■ **TASK TO CARRY OUT**
Starting at the line containing "36: (310, 15, 0.47)" and ending at the line containing "43: (625, 102, 6.12)", print every line of the material below exactly, both ends included, and stop there.

■ **RECORDS TO USE**
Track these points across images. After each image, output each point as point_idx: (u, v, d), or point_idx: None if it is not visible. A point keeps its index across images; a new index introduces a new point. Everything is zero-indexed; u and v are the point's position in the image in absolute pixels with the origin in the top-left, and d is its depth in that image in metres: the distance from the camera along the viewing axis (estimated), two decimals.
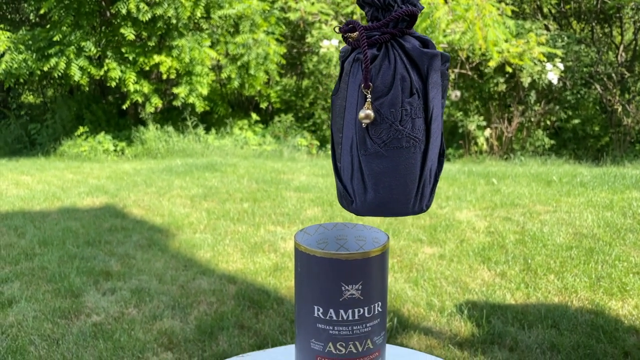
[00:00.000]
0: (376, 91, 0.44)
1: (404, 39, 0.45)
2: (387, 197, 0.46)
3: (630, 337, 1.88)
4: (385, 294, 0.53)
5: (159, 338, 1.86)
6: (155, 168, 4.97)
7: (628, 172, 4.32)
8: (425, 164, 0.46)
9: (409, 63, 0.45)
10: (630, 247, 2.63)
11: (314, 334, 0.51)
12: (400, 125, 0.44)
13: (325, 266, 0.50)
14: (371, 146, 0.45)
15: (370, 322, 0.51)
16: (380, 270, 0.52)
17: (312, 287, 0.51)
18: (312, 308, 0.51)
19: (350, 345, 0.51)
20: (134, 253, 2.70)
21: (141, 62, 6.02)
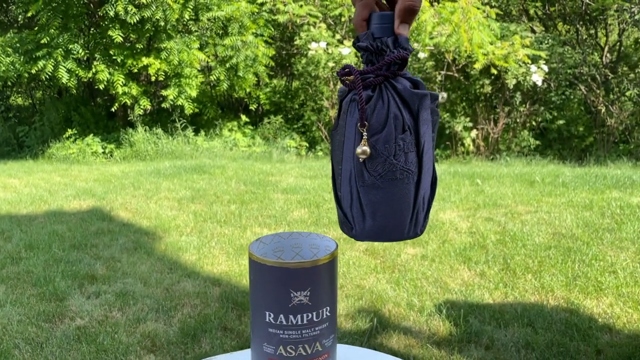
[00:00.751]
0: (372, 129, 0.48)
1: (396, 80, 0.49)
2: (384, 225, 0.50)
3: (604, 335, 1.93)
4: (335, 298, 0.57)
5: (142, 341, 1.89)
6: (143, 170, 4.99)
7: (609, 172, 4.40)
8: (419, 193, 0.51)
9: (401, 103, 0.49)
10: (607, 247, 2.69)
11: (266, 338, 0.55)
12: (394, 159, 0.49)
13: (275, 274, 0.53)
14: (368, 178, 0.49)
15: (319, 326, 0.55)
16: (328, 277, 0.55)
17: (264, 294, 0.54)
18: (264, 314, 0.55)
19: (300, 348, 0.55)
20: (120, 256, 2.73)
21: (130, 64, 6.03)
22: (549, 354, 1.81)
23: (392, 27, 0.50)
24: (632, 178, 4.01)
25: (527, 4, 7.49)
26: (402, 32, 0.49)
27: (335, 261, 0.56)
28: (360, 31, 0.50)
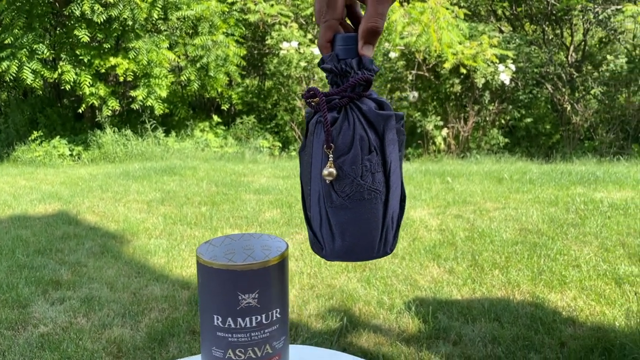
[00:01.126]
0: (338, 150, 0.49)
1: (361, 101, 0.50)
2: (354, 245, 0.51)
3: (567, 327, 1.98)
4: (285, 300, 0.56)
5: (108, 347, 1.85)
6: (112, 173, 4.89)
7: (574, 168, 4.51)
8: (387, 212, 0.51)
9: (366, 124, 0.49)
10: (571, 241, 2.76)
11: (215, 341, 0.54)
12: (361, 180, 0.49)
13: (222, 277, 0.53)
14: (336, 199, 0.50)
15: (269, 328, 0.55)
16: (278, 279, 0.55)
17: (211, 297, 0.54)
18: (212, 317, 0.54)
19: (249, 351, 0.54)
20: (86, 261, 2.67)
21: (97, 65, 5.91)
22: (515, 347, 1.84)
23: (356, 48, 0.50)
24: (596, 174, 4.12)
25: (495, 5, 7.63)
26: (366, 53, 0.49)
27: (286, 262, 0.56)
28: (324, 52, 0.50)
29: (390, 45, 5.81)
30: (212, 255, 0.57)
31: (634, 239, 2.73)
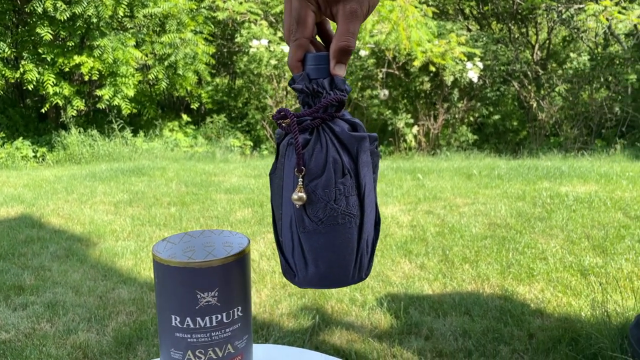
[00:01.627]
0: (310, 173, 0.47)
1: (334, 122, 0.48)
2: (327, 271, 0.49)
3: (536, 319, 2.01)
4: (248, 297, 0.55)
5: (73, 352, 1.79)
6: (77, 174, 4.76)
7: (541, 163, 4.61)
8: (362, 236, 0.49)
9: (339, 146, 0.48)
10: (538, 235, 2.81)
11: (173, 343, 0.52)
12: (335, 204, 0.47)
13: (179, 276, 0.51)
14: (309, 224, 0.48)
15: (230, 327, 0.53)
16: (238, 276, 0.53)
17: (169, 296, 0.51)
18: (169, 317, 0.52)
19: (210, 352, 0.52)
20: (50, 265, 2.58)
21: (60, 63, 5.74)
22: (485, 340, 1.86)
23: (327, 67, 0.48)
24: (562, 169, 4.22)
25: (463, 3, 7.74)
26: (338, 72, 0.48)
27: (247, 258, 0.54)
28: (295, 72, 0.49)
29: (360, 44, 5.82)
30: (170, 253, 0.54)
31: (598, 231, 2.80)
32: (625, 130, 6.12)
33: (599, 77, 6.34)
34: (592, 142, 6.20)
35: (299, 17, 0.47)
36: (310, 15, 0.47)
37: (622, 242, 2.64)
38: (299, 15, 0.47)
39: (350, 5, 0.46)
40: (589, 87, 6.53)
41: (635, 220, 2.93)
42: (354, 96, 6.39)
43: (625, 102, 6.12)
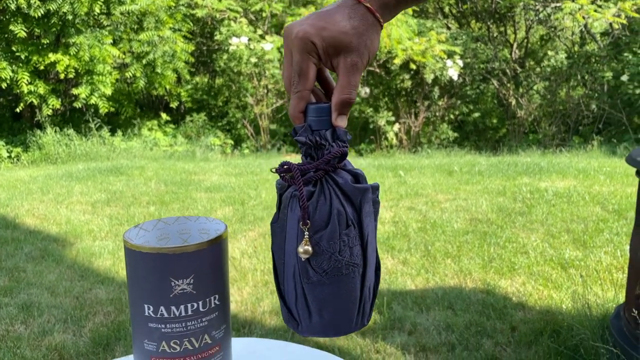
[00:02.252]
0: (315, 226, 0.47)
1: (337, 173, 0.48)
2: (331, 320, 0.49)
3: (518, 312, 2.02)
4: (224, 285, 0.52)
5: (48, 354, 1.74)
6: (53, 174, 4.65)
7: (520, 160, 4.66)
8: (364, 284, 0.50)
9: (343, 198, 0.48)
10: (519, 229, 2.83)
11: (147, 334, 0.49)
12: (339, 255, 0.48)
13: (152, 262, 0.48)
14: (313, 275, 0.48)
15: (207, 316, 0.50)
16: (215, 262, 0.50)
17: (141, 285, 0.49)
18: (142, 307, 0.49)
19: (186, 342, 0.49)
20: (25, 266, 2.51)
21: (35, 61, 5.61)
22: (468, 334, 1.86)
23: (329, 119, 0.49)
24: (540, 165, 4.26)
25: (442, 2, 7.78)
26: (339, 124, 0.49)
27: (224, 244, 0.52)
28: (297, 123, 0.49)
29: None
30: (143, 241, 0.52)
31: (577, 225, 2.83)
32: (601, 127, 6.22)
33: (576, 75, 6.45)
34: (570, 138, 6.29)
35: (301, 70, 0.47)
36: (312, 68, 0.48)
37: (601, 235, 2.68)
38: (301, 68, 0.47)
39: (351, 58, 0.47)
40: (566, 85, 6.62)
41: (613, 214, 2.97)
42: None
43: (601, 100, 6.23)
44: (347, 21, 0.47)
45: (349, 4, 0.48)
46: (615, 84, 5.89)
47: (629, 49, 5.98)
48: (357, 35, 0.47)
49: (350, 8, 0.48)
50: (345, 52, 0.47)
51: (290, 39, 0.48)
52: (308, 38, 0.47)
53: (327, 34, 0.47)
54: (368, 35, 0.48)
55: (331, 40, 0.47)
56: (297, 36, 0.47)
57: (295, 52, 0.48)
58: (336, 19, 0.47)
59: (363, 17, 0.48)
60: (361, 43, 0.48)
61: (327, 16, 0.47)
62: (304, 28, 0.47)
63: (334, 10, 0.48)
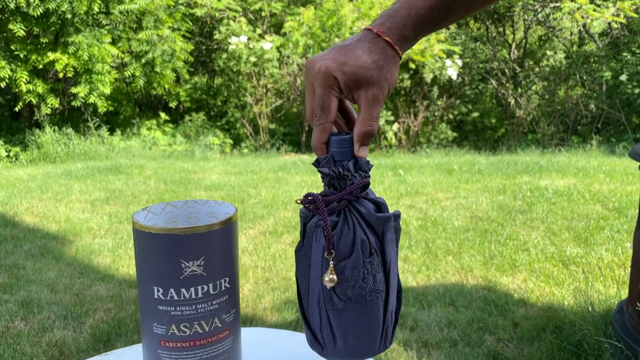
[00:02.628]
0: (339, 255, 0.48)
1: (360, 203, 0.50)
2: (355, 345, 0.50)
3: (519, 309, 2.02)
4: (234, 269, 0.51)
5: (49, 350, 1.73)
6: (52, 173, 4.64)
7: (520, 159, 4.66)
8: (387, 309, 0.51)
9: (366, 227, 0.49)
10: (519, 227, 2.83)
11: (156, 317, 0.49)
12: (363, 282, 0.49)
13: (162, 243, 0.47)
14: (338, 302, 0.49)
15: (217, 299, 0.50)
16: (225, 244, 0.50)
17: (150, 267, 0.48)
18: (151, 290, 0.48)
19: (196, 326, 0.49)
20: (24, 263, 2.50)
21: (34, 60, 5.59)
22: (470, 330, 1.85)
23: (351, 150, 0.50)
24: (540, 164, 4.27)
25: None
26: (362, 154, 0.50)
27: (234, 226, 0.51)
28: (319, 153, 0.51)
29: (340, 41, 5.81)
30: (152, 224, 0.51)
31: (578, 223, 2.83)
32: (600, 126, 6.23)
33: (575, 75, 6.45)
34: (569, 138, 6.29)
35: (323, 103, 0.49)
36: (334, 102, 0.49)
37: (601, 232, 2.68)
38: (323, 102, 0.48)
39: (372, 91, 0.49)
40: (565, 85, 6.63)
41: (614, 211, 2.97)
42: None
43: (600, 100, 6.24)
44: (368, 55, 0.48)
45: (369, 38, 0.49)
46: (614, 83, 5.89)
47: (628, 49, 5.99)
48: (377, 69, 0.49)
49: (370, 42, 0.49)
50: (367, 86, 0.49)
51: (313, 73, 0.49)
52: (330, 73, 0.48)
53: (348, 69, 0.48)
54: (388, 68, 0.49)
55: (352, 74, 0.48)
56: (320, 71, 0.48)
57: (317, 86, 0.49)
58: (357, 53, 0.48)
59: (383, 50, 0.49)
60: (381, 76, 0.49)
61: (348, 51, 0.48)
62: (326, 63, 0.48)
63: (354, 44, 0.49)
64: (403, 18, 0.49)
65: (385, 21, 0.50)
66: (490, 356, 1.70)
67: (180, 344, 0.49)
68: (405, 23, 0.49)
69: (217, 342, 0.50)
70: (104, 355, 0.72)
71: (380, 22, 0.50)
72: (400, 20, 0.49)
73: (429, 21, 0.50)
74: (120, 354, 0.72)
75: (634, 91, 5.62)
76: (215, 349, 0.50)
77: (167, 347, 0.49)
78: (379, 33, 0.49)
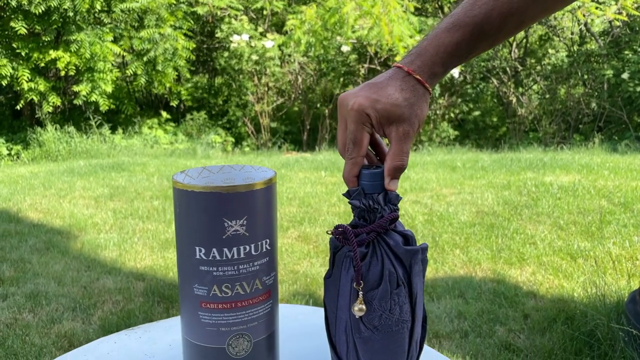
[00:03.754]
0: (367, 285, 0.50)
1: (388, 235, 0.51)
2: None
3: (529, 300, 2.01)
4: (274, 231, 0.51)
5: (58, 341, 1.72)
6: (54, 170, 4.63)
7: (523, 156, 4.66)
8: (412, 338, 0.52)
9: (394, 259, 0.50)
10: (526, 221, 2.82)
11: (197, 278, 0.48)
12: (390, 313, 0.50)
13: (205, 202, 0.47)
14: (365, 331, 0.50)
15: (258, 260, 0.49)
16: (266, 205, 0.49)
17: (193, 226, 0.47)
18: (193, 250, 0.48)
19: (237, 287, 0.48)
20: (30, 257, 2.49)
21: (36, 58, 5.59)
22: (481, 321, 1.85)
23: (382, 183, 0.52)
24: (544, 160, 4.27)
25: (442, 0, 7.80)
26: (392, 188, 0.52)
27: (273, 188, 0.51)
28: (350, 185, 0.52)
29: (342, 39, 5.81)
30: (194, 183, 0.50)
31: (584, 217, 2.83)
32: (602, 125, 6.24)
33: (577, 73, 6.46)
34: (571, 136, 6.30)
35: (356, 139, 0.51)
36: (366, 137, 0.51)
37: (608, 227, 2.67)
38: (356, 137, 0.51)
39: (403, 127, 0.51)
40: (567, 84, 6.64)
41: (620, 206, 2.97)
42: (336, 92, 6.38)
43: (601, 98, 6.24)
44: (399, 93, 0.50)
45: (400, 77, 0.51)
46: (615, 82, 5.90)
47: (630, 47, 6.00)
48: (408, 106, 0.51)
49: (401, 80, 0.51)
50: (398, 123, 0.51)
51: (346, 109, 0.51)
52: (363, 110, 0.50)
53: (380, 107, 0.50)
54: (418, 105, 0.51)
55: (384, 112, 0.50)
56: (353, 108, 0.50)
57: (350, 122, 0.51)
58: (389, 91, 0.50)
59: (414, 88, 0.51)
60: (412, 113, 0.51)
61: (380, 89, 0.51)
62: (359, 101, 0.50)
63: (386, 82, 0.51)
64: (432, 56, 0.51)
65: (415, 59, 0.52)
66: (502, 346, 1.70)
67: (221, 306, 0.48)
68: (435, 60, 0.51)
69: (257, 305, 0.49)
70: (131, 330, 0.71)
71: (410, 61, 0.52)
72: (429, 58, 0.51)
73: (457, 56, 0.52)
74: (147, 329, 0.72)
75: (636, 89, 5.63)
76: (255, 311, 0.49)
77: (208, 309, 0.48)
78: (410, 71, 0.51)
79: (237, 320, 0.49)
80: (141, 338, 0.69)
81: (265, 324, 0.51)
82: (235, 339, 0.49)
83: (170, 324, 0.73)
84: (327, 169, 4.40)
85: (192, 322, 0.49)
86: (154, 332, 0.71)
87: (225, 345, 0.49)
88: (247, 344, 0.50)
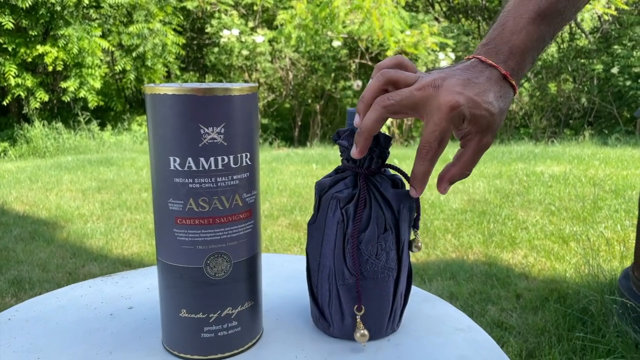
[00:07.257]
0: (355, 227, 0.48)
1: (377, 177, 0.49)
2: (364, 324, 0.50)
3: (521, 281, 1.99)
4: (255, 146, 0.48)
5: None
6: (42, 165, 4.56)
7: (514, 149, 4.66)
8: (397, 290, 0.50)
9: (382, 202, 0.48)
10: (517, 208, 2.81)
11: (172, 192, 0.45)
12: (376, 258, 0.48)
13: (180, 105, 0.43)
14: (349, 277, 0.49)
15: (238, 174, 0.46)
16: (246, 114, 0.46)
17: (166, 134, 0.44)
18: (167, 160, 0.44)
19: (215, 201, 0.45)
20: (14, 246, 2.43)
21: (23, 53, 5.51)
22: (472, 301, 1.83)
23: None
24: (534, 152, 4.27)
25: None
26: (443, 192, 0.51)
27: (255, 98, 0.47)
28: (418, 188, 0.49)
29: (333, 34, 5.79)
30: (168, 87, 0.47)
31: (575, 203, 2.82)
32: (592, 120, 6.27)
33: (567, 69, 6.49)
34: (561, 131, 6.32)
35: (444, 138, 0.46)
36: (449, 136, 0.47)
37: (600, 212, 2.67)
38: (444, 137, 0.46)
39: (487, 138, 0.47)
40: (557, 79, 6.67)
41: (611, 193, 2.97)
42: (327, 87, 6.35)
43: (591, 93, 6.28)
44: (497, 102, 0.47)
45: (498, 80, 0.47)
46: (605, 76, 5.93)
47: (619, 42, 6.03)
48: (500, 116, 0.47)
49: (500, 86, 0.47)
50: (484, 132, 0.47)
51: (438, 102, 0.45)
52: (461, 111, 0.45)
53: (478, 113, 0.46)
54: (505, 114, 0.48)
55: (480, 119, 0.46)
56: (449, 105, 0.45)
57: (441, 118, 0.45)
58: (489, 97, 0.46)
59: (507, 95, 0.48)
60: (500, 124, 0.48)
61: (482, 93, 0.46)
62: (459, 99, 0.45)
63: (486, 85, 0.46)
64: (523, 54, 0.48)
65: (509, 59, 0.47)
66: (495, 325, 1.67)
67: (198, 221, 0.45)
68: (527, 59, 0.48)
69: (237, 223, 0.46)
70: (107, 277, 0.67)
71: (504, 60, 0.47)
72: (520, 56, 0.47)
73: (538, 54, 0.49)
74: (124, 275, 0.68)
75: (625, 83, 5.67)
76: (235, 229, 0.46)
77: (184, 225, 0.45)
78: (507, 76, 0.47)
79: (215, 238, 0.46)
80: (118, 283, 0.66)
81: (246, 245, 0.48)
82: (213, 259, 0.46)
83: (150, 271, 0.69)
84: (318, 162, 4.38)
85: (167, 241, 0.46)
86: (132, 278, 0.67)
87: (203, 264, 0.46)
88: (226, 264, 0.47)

■ **RESPONSE**
36: (310, 15, 0.47)
37: (622, 242, 2.64)
38: (299, 15, 0.47)
39: (350, 5, 0.46)
40: (589, 87, 6.53)
41: (635, 220, 2.93)
42: (354, 96, 6.39)
43: (625, 102, 6.12)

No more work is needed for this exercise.